== Segment start ==

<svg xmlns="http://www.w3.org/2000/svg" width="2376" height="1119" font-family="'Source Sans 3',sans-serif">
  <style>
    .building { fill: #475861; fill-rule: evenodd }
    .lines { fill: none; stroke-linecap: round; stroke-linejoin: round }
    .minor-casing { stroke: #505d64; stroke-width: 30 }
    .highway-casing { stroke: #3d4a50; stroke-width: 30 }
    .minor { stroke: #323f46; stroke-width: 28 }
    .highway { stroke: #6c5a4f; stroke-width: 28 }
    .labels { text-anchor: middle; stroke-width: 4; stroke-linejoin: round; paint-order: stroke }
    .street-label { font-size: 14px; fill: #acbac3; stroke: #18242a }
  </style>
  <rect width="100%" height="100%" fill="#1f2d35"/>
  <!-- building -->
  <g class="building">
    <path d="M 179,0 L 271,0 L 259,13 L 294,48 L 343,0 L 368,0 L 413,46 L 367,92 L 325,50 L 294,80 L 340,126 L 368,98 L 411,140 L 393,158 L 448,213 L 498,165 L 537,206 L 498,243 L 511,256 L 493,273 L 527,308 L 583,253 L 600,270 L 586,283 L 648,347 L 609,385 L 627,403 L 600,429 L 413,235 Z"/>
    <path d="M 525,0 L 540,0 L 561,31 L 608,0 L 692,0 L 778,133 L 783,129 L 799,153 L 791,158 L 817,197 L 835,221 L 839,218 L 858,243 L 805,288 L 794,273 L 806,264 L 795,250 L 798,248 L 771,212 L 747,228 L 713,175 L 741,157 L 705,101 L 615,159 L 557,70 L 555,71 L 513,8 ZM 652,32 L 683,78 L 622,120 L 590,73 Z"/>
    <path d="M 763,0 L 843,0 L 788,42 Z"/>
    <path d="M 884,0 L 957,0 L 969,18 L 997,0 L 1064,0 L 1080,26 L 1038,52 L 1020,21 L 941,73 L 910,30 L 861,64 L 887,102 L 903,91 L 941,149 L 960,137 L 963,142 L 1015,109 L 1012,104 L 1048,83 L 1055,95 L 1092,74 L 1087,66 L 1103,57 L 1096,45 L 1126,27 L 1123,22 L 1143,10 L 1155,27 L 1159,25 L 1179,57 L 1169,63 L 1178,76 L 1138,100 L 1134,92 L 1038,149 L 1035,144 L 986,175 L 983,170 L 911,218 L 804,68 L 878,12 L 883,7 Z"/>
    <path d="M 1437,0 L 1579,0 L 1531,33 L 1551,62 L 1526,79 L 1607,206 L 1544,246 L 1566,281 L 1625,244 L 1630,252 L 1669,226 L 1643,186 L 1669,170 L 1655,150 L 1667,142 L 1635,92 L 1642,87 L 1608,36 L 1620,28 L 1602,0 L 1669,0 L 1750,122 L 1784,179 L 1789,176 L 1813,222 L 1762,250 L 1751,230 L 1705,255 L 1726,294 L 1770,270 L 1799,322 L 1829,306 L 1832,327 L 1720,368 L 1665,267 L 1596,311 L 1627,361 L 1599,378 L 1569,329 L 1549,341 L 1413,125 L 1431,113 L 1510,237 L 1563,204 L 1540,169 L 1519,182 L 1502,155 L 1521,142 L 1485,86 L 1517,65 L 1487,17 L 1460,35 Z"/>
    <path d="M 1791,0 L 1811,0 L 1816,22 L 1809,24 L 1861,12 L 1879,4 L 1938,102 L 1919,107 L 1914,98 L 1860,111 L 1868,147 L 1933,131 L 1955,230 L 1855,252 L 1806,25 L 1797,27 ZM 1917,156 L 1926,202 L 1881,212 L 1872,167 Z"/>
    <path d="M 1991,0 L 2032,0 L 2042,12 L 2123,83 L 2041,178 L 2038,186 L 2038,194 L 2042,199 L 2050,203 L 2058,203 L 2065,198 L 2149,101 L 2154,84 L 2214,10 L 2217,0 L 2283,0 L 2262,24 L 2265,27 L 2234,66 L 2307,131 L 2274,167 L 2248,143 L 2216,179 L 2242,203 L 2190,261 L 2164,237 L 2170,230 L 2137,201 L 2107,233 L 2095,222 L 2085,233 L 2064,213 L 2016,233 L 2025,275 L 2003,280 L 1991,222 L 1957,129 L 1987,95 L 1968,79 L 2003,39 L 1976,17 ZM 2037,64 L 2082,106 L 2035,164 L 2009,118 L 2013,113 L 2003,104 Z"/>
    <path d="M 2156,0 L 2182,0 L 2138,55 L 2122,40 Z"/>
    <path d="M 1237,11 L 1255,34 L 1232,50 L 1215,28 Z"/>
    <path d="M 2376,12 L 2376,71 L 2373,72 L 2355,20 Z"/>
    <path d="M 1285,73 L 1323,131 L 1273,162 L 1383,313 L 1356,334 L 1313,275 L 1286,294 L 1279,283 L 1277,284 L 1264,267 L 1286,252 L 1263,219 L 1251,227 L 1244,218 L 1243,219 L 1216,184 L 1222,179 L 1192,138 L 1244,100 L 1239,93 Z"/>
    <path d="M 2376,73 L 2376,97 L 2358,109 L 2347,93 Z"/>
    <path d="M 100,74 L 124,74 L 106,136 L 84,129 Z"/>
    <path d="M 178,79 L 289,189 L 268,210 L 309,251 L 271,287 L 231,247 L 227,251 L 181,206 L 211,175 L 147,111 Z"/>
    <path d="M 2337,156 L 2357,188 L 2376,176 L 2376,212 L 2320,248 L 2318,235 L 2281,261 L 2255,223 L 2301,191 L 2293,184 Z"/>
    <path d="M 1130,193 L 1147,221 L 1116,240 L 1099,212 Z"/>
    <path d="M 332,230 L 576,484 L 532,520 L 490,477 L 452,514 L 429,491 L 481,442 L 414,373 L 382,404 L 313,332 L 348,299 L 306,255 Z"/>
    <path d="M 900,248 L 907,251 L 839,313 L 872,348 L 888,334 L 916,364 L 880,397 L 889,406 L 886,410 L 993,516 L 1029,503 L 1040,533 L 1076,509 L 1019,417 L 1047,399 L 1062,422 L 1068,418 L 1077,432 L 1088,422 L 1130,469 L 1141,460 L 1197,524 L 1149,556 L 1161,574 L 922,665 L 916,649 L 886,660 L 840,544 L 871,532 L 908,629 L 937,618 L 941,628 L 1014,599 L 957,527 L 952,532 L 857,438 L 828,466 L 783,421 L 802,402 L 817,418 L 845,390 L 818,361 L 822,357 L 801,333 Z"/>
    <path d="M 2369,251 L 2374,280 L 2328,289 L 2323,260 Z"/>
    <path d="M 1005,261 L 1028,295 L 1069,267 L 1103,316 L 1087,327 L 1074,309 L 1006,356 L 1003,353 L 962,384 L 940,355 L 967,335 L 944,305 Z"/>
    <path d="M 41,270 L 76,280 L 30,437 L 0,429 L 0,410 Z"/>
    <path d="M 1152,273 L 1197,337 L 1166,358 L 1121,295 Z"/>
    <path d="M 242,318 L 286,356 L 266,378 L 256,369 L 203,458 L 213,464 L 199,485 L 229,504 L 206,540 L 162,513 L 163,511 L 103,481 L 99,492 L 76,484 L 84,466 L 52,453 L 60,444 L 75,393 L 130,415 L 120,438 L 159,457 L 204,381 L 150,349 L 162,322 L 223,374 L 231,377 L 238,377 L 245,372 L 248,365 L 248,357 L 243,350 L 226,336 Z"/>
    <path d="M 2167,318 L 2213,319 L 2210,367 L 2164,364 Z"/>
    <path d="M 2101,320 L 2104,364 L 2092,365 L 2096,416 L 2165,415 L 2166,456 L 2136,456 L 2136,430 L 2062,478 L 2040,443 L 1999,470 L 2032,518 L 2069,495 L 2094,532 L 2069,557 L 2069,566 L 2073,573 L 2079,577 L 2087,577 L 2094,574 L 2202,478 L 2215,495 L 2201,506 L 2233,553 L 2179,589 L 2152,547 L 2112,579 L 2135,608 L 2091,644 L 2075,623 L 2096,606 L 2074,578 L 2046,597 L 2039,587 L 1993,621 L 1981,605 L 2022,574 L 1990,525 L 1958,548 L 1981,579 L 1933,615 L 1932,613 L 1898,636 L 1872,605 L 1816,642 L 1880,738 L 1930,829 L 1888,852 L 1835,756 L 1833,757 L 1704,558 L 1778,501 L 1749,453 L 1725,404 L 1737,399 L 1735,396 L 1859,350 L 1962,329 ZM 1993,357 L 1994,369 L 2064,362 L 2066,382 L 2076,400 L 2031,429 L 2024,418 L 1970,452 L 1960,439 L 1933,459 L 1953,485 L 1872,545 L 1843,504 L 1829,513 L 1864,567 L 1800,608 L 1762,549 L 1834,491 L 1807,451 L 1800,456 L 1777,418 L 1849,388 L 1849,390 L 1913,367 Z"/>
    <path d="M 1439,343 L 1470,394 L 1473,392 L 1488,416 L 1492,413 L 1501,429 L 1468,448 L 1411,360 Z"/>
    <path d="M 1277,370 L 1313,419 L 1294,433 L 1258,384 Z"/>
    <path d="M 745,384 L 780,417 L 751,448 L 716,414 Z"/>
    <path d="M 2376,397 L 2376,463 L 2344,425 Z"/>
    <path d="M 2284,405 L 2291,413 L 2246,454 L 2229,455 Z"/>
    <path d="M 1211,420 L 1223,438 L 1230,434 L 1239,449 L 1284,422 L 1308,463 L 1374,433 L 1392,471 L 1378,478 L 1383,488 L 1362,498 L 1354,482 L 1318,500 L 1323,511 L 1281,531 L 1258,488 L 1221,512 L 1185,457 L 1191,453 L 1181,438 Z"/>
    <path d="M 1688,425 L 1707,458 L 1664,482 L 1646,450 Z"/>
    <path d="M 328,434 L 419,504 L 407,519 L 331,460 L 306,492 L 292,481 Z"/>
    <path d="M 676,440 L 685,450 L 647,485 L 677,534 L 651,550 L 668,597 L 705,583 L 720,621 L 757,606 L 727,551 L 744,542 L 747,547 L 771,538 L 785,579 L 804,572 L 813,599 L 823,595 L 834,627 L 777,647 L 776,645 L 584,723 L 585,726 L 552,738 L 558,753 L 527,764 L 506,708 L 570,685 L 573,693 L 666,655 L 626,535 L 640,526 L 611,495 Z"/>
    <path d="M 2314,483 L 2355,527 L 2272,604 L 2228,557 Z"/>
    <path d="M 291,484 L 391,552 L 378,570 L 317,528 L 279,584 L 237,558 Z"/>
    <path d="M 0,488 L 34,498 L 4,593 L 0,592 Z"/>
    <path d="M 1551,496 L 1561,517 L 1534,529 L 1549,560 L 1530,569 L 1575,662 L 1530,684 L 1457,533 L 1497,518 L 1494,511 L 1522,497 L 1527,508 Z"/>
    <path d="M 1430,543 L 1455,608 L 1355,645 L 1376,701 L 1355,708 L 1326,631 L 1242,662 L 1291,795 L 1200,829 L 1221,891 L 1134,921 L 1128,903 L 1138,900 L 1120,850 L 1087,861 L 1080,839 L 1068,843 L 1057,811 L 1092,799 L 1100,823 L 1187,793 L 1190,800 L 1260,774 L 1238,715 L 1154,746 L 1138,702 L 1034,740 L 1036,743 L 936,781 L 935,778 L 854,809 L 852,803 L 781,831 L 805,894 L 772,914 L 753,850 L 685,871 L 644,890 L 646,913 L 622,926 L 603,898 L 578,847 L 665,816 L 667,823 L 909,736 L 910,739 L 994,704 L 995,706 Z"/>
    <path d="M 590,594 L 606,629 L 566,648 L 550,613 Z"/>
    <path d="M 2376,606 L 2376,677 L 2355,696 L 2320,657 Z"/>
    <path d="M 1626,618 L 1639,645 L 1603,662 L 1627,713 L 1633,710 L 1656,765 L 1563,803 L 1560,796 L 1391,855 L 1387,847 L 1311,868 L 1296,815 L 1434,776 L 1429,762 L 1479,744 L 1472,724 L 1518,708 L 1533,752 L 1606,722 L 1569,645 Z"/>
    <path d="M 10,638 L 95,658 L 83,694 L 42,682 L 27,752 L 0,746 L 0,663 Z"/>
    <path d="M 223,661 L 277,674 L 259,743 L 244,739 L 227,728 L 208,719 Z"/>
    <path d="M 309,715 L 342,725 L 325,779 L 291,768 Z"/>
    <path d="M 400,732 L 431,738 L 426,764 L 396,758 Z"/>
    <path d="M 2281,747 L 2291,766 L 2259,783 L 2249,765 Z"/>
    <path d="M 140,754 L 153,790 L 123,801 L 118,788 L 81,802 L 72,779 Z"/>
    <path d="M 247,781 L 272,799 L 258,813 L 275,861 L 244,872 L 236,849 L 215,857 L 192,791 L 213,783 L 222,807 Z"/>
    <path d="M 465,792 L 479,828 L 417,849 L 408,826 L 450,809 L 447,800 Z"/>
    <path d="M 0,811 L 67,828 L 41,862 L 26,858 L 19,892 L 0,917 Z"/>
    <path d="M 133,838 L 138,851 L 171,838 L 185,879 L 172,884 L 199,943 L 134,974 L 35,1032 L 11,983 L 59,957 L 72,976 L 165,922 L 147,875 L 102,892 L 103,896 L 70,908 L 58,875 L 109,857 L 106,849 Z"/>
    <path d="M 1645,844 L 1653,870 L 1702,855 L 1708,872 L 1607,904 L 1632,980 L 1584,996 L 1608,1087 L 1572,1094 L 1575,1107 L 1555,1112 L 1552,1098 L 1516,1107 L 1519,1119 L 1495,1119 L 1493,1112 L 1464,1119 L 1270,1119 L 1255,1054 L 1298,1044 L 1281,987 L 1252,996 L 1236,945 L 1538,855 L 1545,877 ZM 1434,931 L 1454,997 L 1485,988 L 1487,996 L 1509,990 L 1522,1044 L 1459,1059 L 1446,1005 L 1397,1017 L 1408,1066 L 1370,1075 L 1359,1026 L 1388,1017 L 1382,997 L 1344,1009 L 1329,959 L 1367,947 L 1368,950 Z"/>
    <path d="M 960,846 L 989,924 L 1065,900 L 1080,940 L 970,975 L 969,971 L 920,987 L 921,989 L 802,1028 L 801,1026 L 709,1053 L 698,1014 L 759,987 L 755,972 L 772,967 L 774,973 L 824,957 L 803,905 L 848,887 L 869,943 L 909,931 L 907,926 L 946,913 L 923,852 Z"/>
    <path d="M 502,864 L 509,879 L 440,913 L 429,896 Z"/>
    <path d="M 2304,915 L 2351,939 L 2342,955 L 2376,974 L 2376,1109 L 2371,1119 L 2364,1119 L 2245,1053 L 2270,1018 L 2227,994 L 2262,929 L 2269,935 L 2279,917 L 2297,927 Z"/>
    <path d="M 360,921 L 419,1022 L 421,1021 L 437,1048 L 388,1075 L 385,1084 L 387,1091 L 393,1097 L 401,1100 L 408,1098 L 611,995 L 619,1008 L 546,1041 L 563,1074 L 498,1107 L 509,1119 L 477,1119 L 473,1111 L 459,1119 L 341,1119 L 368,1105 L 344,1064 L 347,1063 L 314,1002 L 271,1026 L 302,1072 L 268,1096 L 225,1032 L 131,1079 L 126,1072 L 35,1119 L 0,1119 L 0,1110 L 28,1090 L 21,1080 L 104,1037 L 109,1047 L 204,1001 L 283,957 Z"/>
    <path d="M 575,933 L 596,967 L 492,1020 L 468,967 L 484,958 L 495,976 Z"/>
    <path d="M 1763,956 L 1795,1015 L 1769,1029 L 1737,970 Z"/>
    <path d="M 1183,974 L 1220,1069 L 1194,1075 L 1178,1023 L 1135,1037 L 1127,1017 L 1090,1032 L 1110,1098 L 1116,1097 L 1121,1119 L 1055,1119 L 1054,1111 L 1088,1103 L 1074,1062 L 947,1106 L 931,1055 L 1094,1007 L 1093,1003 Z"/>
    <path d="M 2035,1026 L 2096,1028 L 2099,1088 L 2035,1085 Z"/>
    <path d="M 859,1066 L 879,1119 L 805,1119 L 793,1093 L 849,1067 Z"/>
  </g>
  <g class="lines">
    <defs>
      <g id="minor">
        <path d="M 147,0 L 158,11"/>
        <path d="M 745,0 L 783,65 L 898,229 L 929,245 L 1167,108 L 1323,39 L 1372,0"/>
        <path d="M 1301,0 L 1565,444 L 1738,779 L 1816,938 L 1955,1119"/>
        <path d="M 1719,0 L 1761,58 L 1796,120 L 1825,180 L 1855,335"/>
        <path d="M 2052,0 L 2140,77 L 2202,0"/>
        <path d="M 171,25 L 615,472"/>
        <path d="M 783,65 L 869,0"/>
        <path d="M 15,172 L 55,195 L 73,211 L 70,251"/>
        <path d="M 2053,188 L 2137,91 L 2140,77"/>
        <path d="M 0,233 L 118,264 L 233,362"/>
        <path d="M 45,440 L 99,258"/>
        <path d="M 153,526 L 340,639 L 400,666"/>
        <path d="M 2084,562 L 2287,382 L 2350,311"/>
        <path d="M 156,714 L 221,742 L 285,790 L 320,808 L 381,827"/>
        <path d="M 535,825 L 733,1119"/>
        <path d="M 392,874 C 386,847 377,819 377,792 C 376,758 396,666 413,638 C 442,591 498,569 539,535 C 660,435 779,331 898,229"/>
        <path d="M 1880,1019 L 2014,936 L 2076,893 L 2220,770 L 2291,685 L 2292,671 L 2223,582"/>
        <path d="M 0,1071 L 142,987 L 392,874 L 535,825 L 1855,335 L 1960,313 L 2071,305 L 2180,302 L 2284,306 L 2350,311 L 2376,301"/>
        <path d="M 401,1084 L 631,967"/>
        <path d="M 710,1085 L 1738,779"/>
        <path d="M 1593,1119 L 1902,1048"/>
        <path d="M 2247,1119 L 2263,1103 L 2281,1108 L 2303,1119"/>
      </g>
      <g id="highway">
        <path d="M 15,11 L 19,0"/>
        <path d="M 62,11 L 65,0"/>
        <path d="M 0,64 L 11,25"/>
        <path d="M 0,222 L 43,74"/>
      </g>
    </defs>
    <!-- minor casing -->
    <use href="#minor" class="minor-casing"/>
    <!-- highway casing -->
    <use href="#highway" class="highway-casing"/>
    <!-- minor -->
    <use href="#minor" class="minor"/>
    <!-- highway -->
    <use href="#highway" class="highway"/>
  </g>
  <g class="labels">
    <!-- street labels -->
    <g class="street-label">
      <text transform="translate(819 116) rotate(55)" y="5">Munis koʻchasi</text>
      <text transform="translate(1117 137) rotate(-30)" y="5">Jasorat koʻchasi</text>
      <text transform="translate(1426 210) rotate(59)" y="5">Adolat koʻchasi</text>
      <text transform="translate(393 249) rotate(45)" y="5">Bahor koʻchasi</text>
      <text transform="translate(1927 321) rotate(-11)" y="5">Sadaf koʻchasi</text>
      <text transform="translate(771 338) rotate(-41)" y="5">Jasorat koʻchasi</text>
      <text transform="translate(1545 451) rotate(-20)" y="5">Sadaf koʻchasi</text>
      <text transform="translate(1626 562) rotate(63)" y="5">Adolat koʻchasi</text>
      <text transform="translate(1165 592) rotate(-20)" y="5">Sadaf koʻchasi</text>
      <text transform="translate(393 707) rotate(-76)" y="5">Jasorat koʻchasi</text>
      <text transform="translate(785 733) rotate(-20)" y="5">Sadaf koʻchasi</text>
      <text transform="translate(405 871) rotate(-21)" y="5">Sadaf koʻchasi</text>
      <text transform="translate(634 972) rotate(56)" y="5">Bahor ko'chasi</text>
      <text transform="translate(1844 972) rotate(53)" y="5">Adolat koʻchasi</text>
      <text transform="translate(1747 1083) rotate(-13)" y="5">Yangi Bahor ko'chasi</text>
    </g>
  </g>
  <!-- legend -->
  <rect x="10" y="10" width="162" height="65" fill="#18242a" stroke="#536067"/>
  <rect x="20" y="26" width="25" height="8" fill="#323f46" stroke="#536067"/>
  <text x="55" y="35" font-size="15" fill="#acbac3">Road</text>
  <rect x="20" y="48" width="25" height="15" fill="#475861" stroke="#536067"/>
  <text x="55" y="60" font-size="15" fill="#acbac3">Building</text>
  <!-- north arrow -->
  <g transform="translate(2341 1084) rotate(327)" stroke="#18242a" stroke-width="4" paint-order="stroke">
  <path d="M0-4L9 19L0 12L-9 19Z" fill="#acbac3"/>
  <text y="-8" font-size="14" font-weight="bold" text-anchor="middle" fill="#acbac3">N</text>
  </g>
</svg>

== Segment end ==

Required work: Exact duplication is required for the lines above, from the line that contains "#505d64; stroke-width: 30" to the line that contains "middle; stroke-width: 4;", inclusive; omit all others.

Response to this exercise:
    .minor-casing { stroke: #505d64; stroke-width: 30 }
    .highway-casing { stroke: #3d4a50; stroke-width: 30 }
    .minor { stroke: #323f46; stroke-width: 28 }
    .highway { stroke: #6c5a4f; stroke-width: 28 }
    .labels { text-anchor: middle; stroke-width: 4; stroke-linejoin: round; paint-order: stroke }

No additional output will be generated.